With the clock ticking, and only 75 days left, opponents of the U.S. government’s proposed liberalization of “mass government hacking” are turning up the heat. So far, though, they haven’t even gotten hearings from a Congress that’s a bit preoccupied with other matters (e.g., getting re-elected).
The issue: a few obscure paragraphs of proposed revisions to “Rule 41 of the Federal Rules of Criminal Procedure.” In Politico‘s words, these revisions:
…would let judges grant electronic search warrants for devices whose locations aren’t known, and permit them to authorize remote searches of devices not in their jurisdiction.
The current Rule 41 already allows law enforcement to request electronic search warrants or the right to remotely hack into devices. The catch: they must get the warrant from a judge in the jurisdiction where the search will occur… i.e., where the computer(s) are.
That’s a problem for the government if somebody’s using something like Tor to hide their location.
It’s also a problem for the government when the computers are everywhere. For example: when they’re investigating a ransomware-spreading botnet that’s captured computers scattered through 94 different court districts, each needing a separate warrant.
In such circumstances, the revised rule would let the government ask for a single warrant that could be executed anywhere in the U.S.
Opponents have been arguing for several months that it’s a step way too far – many of them as members of the No Global Warrants coalition of public interest groups, privacy tool providers, and Internet companies. Among their arguments:
- “This would invite law enforcement to seek warrants authorizing them to hack thousands of computers at once—[likely a] direct violation of the Fourth Amendment.”
- “It would also take the unprecedented step of allowing a court to issue a warrant to hack into the computers of innocent Internet users who are themselves victims of a botnet.”
- The government could now “shop” for a sympathetic judge known for lenient standards.
The U.S. government set out the case for the rule change, and why you shouldn’t worry about it, in a blog post in June, stating:
The amendments would not authorize the government to undertake any search or seizure or use any remote search technique, whether inside or outside the United States, that is not already permitted under current law. The use of remote searches is not new and warrants for remote searches are currently issued under Rule 41. In addition, most courts already permit the search of multiple computers pursuant to a single warrant so long as necessary legal requirements are met.
The amendments, they say, apply in two narrow circumstances:
- Where a suspect has used technology to hide a computer’s location
- If the crime involves criminals hacking computers in five or more judicial districts
For example, Assistant Attorney General Leslie R. Caldwell points to a recent investigation of child sexual abuse in which some judges “ordered the suppression of evidence based solely on the lack of clear venue in the current version of the rule.”
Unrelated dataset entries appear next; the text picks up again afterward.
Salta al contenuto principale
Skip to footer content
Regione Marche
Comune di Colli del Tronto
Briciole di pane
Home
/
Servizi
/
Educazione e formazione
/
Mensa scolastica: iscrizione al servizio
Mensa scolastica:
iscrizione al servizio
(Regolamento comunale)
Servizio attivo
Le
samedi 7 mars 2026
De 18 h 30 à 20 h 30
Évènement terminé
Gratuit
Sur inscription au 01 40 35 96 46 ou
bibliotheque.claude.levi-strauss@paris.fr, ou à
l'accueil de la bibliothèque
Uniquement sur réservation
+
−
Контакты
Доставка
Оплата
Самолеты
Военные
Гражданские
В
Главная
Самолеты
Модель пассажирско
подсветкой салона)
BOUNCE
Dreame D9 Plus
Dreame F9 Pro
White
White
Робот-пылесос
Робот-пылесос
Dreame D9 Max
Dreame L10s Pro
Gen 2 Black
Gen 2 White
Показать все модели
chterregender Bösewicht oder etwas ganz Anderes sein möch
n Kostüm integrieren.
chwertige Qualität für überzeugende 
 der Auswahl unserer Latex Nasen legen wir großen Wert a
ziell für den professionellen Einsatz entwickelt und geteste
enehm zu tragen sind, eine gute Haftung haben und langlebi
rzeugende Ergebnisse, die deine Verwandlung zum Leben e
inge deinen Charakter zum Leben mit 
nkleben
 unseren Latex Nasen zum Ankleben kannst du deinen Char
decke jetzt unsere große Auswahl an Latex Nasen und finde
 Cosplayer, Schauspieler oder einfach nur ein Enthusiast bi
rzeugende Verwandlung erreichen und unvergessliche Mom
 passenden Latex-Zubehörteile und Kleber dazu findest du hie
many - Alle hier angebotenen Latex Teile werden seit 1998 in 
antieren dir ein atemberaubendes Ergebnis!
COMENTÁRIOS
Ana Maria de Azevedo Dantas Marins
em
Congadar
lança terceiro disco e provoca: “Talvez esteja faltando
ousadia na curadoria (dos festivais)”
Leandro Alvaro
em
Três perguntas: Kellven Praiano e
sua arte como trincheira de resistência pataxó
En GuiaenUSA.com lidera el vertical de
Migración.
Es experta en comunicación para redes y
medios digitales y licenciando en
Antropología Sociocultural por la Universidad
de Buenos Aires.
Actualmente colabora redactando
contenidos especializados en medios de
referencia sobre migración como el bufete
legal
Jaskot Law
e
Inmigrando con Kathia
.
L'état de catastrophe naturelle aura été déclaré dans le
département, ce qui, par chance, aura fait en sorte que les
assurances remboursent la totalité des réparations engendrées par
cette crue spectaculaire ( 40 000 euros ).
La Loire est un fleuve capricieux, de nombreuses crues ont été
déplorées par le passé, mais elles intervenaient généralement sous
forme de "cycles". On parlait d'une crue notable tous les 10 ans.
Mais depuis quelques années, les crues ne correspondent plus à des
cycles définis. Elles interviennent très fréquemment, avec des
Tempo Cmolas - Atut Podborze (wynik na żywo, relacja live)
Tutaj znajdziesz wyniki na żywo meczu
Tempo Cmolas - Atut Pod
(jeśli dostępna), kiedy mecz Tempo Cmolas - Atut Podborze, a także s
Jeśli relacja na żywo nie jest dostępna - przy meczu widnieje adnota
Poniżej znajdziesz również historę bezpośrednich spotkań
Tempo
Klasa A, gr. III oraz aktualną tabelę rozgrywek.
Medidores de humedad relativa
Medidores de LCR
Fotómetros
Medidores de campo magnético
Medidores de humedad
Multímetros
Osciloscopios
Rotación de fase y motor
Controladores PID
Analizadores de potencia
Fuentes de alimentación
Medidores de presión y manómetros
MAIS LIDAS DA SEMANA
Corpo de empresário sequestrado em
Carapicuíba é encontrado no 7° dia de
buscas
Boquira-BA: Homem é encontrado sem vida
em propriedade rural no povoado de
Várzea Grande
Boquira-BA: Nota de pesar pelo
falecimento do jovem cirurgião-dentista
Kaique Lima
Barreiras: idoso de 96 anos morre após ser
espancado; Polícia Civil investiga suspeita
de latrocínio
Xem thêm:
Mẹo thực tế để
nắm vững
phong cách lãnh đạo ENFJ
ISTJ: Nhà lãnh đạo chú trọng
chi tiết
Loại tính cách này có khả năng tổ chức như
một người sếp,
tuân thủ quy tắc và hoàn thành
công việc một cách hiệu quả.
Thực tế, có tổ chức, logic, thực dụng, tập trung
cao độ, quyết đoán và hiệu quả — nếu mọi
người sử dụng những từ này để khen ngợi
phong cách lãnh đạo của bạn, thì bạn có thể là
We reported on all this in late April when the U.S. Supreme Court first proposed the rule, which will automatically go into effect on 1 December 2016 unless halted by Congress.
Then, in May, tech-savvy Democrat Ron Wyden and libertarian Republican Rand Paul proposed The Stop Mass Hacking Act (S. 2952, H.R. 5321). It’s basically one sentence: “To prevent the proposed amendments to rule 41 of the Federal Rules of Criminal Procedure from taking effect.”
The Wyden-Paul bill quickly gathered backing from over 50 organizations; on 21 June, opponents even organized a national “day of action” against the Rule 41 revisions.
Since then, congressional leadership has studiously avoided the issue. No hearings. No votes.
This week, top Judiciary Committee Democrat Pat Leahy and Utah conservative Republican Mike Lee requested the courtesy of an actual hearing. Senate Judiciary Committee chairman Chuck Grassley responded politely that he “appreciates the feedback he is receiving on the Rule 41 changes and is considering the requests and any need for a hearing.”
Outside Congress, as you might expect, the folks at Tor have been especially vocal about all this. This week, Tor blogger ailanthus wrote that:
[many in Congress] don’t yet understand either the technology or its impact on democratic institutions and values. Some understand that Tor and encryption are currently used by politicians, judges, and even the FBI to keep their communications private–but others do not… Some know that a back door for one good guy is eventually a back door for multiple bad guys. Many others do not. So some US officials can take advantage of this ignorance… to expand their power.
Of course, for the bill to become law, it needs more than hearings: it needs to pass both the Senate and the House. And, with an election coming, they’re each taking an awful lot of days off between now and December. So we’ll keep you posted… and, of course, if you happen to have an opinion, now would be a good time to let your congressfolk know.